--- DATASET RECORDS Enclosed Below ---

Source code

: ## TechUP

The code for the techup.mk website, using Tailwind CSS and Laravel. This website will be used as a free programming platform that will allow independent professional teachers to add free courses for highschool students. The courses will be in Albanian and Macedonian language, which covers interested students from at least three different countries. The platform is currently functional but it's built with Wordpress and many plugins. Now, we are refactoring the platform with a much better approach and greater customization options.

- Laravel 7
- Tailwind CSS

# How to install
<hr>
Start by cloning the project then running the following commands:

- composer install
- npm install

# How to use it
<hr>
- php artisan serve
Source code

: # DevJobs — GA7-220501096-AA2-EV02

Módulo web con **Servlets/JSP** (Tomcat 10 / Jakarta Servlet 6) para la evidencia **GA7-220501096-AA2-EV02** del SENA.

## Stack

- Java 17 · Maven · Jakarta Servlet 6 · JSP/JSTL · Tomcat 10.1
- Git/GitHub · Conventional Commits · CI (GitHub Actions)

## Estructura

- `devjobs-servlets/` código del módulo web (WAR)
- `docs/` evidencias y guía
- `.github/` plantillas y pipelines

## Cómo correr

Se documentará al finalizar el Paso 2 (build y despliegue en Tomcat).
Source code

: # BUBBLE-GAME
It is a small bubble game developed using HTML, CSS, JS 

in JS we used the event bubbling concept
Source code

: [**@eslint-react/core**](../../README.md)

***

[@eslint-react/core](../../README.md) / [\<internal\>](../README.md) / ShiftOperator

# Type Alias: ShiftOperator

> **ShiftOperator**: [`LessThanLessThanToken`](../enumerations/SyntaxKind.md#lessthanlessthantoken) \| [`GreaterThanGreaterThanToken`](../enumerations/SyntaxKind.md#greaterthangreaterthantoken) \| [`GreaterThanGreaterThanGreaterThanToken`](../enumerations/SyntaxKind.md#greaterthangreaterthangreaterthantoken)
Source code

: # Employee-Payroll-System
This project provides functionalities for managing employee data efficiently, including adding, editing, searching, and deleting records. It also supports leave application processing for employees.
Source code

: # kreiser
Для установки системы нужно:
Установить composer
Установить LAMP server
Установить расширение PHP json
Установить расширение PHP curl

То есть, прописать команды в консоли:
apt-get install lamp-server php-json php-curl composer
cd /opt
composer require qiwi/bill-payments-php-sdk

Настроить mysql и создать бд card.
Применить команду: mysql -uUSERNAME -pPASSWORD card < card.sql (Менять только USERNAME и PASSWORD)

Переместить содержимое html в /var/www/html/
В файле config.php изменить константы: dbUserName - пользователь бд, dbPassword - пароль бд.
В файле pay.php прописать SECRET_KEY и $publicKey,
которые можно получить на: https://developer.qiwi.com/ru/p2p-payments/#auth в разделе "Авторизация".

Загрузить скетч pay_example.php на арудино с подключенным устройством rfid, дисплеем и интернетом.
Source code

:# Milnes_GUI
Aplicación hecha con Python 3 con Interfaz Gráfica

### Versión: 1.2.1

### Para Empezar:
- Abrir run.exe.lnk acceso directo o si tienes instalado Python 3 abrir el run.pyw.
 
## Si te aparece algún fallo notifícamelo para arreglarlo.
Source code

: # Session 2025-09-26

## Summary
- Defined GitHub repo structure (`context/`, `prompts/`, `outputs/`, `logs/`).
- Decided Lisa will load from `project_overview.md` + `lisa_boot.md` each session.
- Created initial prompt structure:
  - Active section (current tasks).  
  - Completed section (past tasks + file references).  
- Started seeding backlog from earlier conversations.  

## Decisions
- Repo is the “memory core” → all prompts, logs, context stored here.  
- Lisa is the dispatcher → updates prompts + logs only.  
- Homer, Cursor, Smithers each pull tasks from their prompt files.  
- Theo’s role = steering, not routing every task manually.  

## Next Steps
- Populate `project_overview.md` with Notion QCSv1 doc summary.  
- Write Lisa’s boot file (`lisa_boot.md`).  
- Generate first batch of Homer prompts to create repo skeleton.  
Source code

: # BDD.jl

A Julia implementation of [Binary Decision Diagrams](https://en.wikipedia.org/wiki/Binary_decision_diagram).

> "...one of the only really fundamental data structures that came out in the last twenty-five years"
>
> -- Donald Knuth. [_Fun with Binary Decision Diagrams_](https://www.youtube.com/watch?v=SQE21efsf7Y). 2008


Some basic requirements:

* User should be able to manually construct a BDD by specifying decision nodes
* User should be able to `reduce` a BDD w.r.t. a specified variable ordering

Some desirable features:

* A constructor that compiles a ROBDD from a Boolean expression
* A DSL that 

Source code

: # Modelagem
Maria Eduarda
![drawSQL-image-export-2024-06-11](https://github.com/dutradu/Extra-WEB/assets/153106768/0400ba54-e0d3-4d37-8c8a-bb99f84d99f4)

--- End of Enclosed DATASET RECORDS ---

*ABOUT THIS TASK*.
Reproduce the listing above line for line, with no changes.

*RESULT BELOW*.
Source code

: ## TechUP

The code for the techup.mk website, using Tailwind CSS and Laravel. This website will be used as a free programming platform that will allow independent professional teachers to add free courses for highschool students. The courses will be in Albanian and Macedonian language, which covers interested students from at least three different countries. The platform is currently functional but it's built with Wordpress and many plugins. Now, we are refactoring the platform with a much better approach and greater customization options.

- Laravel 7
- Tailwind CSS

# How to install
<hr>
Start by cloning the project then running the following commands:

- composer install
- npm install

# How to use it
<hr>
- php artisan serve
Source code

: # DevJobs — GA7-220501096-AA2-EV02

Módulo web con **Servlets/JSP** (Tomcat 10 / Jakarta Servlet 6) para la evidencia **GA7-220501096-AA2-EV02** del SENA.

## Stack

- Java 17 · Maven · Jakarta Servlet 6 · JSP/JSTL · Tomcat 10.1
- Git/GitHub · Conventional Commits · CI (GitHub Actions)

## Estructura

- `devjobs-servlets/` código del módulo web (WAR)
- `docs/` evidencias y guía
- `.github/` plantillas y pipelines

## Cómo correr

Se documentará al finalizar el Paso 2 (build y despliegue en Tomcat).
Source code

: # BUBBLE-GAME
It is a small bubble game developed using HTML, CSS, JS 

in JS we used the event bubbling concept
Source code

: [**@eslint-react/core**](../../README.md)

***

[@eslint-react/core](../../README.md) / [\<internal\>](../README.md) / ShiftOperator

# Type Alias: ShiftOperator

> **ShiftOperator**: [`LessThanLessThanToken`](../enumerations/SyntaxKind.md#lessthanlessthantoken) \| [`GreaterThanGreaterThanToken`](../enumerations/SyntaxKind.md#greaterthangreaterthantoken) \| [`GreaterThanGreaterThanGreaterThanToken`](../enumerations/SyntaxKind.md#greaterthangreaterthangreaterthantoken)
Source code

: # Employee-Payroll-System
This project provides functionalities for managing employee data efficiently, including adding, editing, searching, and deleting records. It also supports leave application processing for employees.
Source code

: # kreiser
Для установки системы нужно:
Установить composer
Установить LAMP server
Установить расширение PHP json
Установить расширение PHP curl

То есть, прописать команды в консоли:
apt-get install lamp-server php-json php-curl composer
cd /opt
composer require qiwi/bill-payments-php-sdk

Настроить mysql и создать бд card.
Применить команду: mysql -uUSERNAME -pPASSWORD card < card.sql (Менять только USERNAME и PASSWORD)

Переместить содержимое html в /var/www/html/
В файле config.php изменить константы: dbUserName - пользователь бд, dbPassword - пароль бд.
В файле pay.php прописать SECRET_KEY и $publicKey,
которые можно получить на: https://developer.qiwi.com/ru/p2p-payments/#auth в разделе "Авторизация".

Загрузить скетч pay_example.php на арудино с подключенным устройством rfid, дисплеем и интернетом.
Source code

:# Milnes_GUI
Aplicación hecha con Python 3 con Interfaz Gráfica

### Versión: 1.2.1

### Para Empezar:
- Abrir run.exe.lnk acceso directo o si tienes instalado Python 3 abrir el run.pyw.
 
## Si te aparece algún fallo notifícamelo para arreglarlo.
Source code

: # Session 2025-09-26

## Summary
- Defined GitHub repo structure (`context/`, `prompts/`, `outputs/`, `logs/`).
- Decided Lisa will load from `project_overview.md` + `lisa_boot.md` each session.
- Created initial prompt structure:
  - Active section (current tasks).  
  - Completed section (past tasks + file references).  
- Started seeding backlog from earlier conversations.  

## Decisions
- Repo is the “memory core” → all prompts, logs, context stored here.  
- Lisa is the dispatcher → updates prompts + logs only.  
- Homer, Cursor, Smithers each pull tasks from their prompt files.  
- Theo’s role = steering, not routing every task manually.  

## Next Steps
- Populate `project_overview.md` with Notion QCSv1 doc summary.  
- Write Lisa’s boot file (`lisa_boot.md`).  
- Generate first batch of Homer prompts to create repo skeleton.  
Source code

: # BDD.jl

A Julia implementation of [Binary Decision Diagrams](https://en.wikipedia.org/wiki/Binary_decision_diagram).

> "...one of the only really fundamental data structures that came out in the last twenty-five years"
>
> -- Donald Knuth. [_Fun with Binary Decision Diagrams_](https://www.youtube.com/watch?v=SQE21efsf7Y). 2008


Some basic requirements:

* User should be able to manually construct a BDD by specifying decision nodes
* User should be able to `reduce` a BDD w.r.t. a specified variable ordering

Some desirable features:

* A constructor that compiles a ROBDD from a Boolean expression
* A DSL that 

Source code

: # Modelagem
Maria Eduarda
![drawSQL-image-export-2024-06-11](https://github.com/dutradu/Extra-WEB/assets/153106768/0400ba54-e0d3-4d37-8c8a-bb99f84d99f4)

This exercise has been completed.